End Point

News

Welcome to End Point's blog

Ongoing observations by End Point people.

Splitting Postgres pg_dump into pre and post data files

I've just released a small Perl script that has helped me solve a specific problem with Postgres dump files. When you use pg_dump or pg_dumpall, it outputs things in the following order, per database:

  1. schema creation commands (e.g. CREATE TABLE)
  2. data loading command (e.g. COPY tablename FROM STDIN)
  3. post-data schema commands (e.g. CREATE INDEX)

The problem is that using the --schema-only flag outputs the first and third sections into a single file. Hence, if you load the file and then load a separate --data-only dump, it can be very slow as all the constraints, indexes, and triggers are already in place. The split_postgres_dump script breaks the dump file into two segments, a "pre" and a "post". (It doesn't handle a file with a data section yet, only a --schema-only version)

Why would you need to do this instead of just using a full dump? Some reasons I've found include:

  • When you need to load the data more than once, such as debugging a data load error.
  • When you want to stop after the data load step (which you can't do with a full dump)
  • When you need to make adjustments to the schema before the data is loaded (seen quite a bit on major version upgrades)

Usage is simply ./split_postgres_dump.pl yourdumpfile.pg, which will then create two new files, yourdumpfile.pg.pre and yourdumpfile.pg.post. It doesn't produce perfectly formatted files, but it gets the job done!

It's a small script, so it has no bug tracker, git repo, etc. but it does have a small wiki page at http://bucardo.org/wiki/Split_postgres_dump from which you can download the latest version.

Future versions of pg_dump will allow you to break things into pre and post data sections with flags, but until then, I hope somebody finds this script useful.

Update: There is now a git repo:
git clone git://bucardo.org/split_postgres_dump.git

10 comments:

Richard (Yen) said...

This is very useful, especially for setting up slony log shipping. The slony1_dump.sql script does a data dump, which needs to be applied against a schema dump. However, `pg_dump --schema-only` produces the pre- and post-data commands in one file, the foreign keys are applied immediately, causing the re-load of data to fail. I've been doing schema split by hand up until now (split the schema file at the first "ALTER TABLE .* ADD CONSTRAINT" command, but I think this script will make things go a lot faster.

Jeff Davis said...

That's very useful.

Other things that might be helpful would be to:
* Optionally restore indexes using CREATE INDEX CONCURRENTLY.
* Optionally separate constraints into a separate phase. This may be useful when you want to restart the application ASAP, and you need the constraints to be active, but you may be able to live without non-constraint indexes for a while.

Grzegorz J said...

just dump it in tar format, and you'll get everything chopped apart.

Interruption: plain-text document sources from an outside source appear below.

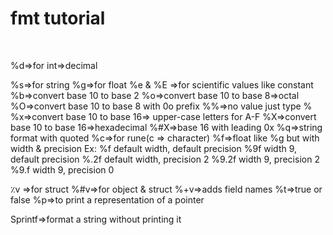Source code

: # fmt tutorial

<br>

%d=>for int=>decimal

%s=>for string
%g=>for float
%e & %E =>for scientific values like constant
%b=>convert base 10 to base 2
%o=>convert base 10 to base 8=>octal
%O=>convert base 10 to base 8 with 0o prefix
%%=>no value just type %
%x=>convert base 10 to base 16=> upper-case letters for A-F
%X=>convert base 10 to base 16=>hexadecimal
%#X=>base 16 with leading 0x
%q=>string format with quoted
%c=>for rune(c => character)
%f=>float like %g but with width & precision
Ex:
%f     default width, default precision
%9f    width 9, default precision
%.2f   default width, precision 2
%9.2f  width 9, precision 2
%9.f   width 9, precision 0


٪v =>for struct
%#v=>for object & struct
%+v=>adds field names
%t=>true or false
%p=>to print a representation of a pointer
















Sprintf=>format a string without printing it
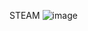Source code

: 
STEAM
![image](https://github.com/david371k/7.09.23/assets/144510921/562ba79f-528d-4280-b632-ec9573667f8a)






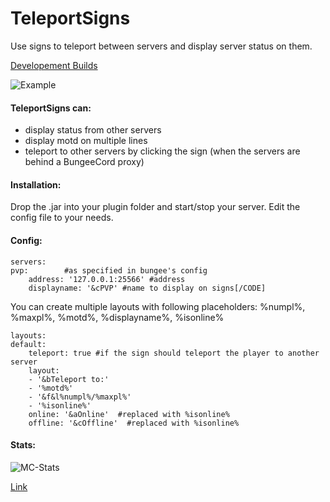 # TeleportSigns
Use signs to teleport between servers and display server status on them.

[Developement Builds](http://ci.zh32.de/job/TeleportSigns)

![Example](http://i.imgur.com/O731Xgs.png)

#### TeleportSigns can:

 * display status from other servers
 * display motd on multiple lines
 * teleport to other servers by clicking the sign (when the servers are behind a BungeeCord proxy)

#### Installation:

Drop the .jar into your plugin folder and start/stop your server. Edit the config file to your needs.


#### Config:

	servers:
  	pvp:        #as specified in bungee's config
    	address: '127.0.0.1:25566' #address
    	displayname: '&cPVP' #name to display on signs[/CODE]

You can create multiple layouts with following placeholders: %numpl%, %maxpl%, %motd%, %displayname%, %isonline%

	layouts:
  	default:
    	teleport: true #if the sign should teleport the player to another server
    	layout:
        - '&bTeleport to:'
        - '%motd%'
        - '&f&l%numpl%/%maxpl%'
        - '%isonline%'
    	online: '&aOnline'  #replaced with %isonline%
    	offline: '&cOffline'  #replaced with %isonline%
        
#### Stats:

![MC-Stats](http://api.mcstats.org/signature/TeleportSigns.png)

[Link](http://mcstats.org/plugin/TeleportSigns)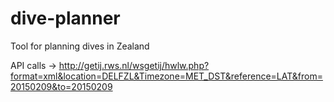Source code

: # dive-planner
Tool for planning dives in Zealand

API calls -> http://getij.rws.nl/wsgetij/hwlw.php?format=xml&location=DELFZL&Timezone=MET_DST&reference=LAT&from=20150209&to=20150209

Greg Sabino Mullane said...

Jeff Davis-

Good ideas. I guess maybe I should put this script into git after all. :)

Greg Sabino Mullane said...

Grzegorz J-

That doesn't really help for the use cases the script was written for.

Greg Sabino Mullane said...

Okay, now in git at github:

http://github.com/bucardo/Split_postgres_dump

Richard Huxton said...

I've got a similar gadget I use here, but it's a schema exploder. You run a --schema-only dump through it and get a directory structure:
[schema]/[object-type]/[name]
e.g.
lookups/table/country_names

Each file has creation / adjustment sections. Hadn't thought about having an option to separate them.

I mainly use it so I have something diff/grep friendly to play with when looking at schema changes.

Andrew said...

Splitting a dump is totally trivial with a custom format dump, with or without data members. You use the --list and --use-list pieces of pg_restore plus a tiny bit of perl (or sed) glue. You're not using custom format dumps? Well, quite apart from this you're also depriving yourself of the possibility to use parallel pg_restore.

Greg Sabino Mullane said...

Andrew:

Not to minimize my own efforts, but this script *is* "a tiny bit of perl (or sed) glue" :) I'm all for custom formats: the process just becomes pg_format --schema-only dumpfile > newdumpfile; ./split_postgres_dump.pl newdumpfile. Of course, pg_dumpall doesn't do custom formats...

Tobias said...

@ Richard Huxton:
Richard, can you give some more details of the scripts your are using to do that kind of 'schema explode'? It sounds like this is actually something I was looking for since years to integrate postgresql development into an SVN.